Speaker
Description
Summary
The rise of virtualisation and, particularly in the last year or two, containerisation has had a dramatic effect on the way data centres are used. With the increasing requirements on rapid application development and deployment, and moves toward microservices and autoscaling, the requirements for simple, scalable, networking between virtualised workloads is becoming ever more important.
However, most virtualised networking technologies do not provide the simplicity and scalability we would like. In the OpenStack world, for example, Neutron provides many options, but these come with more complexity than many deployments need, meaning they can be challenging to understand and troubleshoot.
On the other hand, in container land, whilst the past year has seen some steps forward in this area, with Docker's "libnetwork" architecture, for example, appearing toward the end of 2015, facilities for secure networking between containers on different hosts are still in their infancy.

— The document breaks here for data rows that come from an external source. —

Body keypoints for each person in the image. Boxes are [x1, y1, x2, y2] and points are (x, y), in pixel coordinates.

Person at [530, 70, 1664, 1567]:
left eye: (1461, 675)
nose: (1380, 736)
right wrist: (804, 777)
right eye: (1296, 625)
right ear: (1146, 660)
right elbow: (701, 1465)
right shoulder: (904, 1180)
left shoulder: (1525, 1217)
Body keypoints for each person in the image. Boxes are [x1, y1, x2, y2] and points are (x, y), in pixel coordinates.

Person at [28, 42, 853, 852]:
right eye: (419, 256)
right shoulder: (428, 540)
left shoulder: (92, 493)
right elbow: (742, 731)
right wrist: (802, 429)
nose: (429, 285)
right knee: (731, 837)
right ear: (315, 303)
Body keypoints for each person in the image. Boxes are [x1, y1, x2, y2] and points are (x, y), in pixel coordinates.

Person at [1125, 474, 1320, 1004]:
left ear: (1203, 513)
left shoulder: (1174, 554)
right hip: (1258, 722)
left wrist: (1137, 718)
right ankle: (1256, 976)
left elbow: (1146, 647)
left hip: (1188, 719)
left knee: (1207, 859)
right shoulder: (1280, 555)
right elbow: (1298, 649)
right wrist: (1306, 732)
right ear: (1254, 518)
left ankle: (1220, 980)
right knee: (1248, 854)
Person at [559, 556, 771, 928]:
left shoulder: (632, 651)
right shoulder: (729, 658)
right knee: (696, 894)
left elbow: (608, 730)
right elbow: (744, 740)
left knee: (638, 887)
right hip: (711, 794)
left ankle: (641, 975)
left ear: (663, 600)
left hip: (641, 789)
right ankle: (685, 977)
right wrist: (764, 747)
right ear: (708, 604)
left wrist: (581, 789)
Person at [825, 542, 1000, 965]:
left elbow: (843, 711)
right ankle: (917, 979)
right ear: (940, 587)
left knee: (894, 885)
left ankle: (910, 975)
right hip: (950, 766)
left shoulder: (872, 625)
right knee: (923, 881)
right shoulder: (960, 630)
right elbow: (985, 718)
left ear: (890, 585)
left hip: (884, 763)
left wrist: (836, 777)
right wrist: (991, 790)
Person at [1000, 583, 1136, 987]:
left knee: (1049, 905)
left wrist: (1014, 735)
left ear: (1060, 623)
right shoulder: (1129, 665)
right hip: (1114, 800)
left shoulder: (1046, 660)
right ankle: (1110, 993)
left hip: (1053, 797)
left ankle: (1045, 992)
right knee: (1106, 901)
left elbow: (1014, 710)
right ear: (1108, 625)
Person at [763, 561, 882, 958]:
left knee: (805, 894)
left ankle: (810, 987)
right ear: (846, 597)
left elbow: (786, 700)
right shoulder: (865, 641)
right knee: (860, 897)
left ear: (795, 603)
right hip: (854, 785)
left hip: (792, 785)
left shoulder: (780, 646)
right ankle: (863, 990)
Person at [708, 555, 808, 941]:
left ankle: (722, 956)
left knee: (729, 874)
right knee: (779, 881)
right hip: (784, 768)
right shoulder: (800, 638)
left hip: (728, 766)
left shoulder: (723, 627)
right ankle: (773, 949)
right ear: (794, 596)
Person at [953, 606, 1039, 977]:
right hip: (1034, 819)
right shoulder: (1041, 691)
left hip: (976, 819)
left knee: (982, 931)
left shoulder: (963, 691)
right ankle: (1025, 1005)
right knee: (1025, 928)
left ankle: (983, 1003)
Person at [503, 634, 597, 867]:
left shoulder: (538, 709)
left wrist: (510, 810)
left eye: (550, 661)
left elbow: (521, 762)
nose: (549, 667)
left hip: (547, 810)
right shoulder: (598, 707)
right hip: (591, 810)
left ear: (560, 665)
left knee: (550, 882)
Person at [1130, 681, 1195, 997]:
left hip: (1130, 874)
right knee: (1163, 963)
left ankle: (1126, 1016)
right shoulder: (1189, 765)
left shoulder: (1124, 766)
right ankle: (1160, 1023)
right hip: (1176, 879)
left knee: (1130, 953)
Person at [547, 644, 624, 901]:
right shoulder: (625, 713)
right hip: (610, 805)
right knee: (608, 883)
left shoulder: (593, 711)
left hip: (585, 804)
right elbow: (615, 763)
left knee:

Here we present Project Calico, which aims to provide simple, secure and scalable network connectivity for both these scenarios. An Open Source project, Calico assumes that the vast majority of data centre traffic is unicast IP-based, and caters to that using standard Linux routing and iptables. However, it also allows for other traffic such as multicast IP, and can support data centre requirements such as overlapping IPv4 addresses if required. We will describe the basic ideas behind Project Calico and explain how it can provide scalable networking for containers and VMs, while still providing the security required by modern virtualised workloads.